Cells respond to external stimuli by activating nonlinear and highly interconnected networks of signaling proteins. Our laboratory focuses on understanding how these networks are wired in different cell types and how they influence response to growth factors or cytotoxic agents using both hypothesis driven and systems-based data-driven approaches. Our lab combines approaches from molecular genetics with cell and systems biology to study a recently discovered Wnt5-Fzd2 signaling pathway in metastasis as well as cell-to-cell contact in regulating cell fate decisions.
1. Noncanonical Wnt5-Fzd2 signaling pathway. Metastasis is responsible for as much as 90% of cancer-associated mortality.
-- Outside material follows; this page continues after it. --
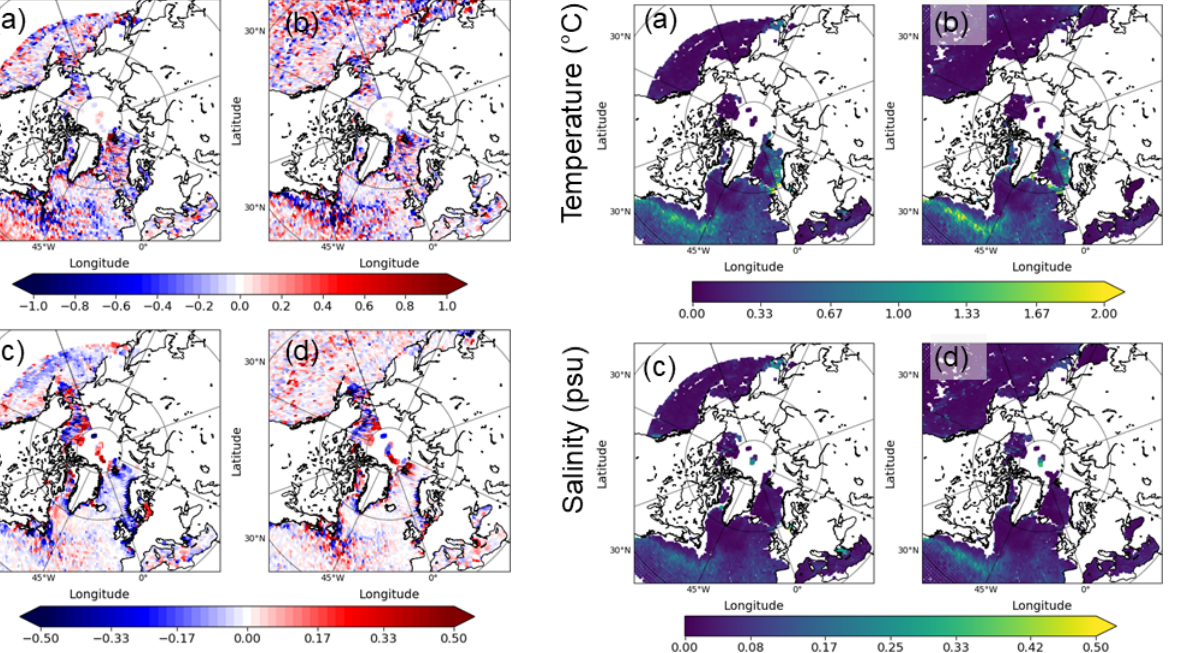
Figure 10. Innovation (observation–model) statistics of in situ tem- perature and salinity over the upper 500m depths for the period 1 January 2016 to 31 December 2018. The mean differences for temperature (a, b) and salinity (c, d) are shown for RIOPSv2 (a, c) and GIOPSv3 (b, d) .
Yet progress in developing effective drugs that specifically target metastasis or cells with metastatic potential has remained slow. Based on our recent discovery of a new noncanonical Frizzled 2 (Fzd2) pathway that drives epithelial-mesenchymal transition (EMT) and plays a key role in metastasis in a wide array of clinically challenging human tumors, a major focus of our lab is to advance the mechanistic understanding of how Fzd2 regulates cell motility and EMT and to determine how this pathway works in other cell types and processes, such as maintenance of tumor initiating cells or regulation of cell differentiation. To this end, approaches including multiplex proteomics, mouse genetics coupled with phenotypic measurements will be used to determine how proteins in this pathway interact with each other and how signals are augmented or attenuated through positive and negative feedback.
2. Fundamental Properties of the Cell Regulated by Cell-to-Cell Interaction. Cell-to-cell interactions control both body and organ size in metazoans. Though cell-to-cell contact has been a major focus of cell biology since the early days of cell culture (1950s-1970s), how cell-to-cell contact causes cell cycle arrest, stimulates differentiation, controls cell size and cell morphology, as well as regulates energy consumption remains poorly understood. The answers to these questions are not only important to a fundamental understanding of cell communication but also have unappreciated relevance in diseases such as cancer, inflammation, aging, metabolic and neurological disorders. Another focus of our lab is to pursue some of these less studied questions in cell biology by integrating recently developed proteomics and computational methods with specific cellular system.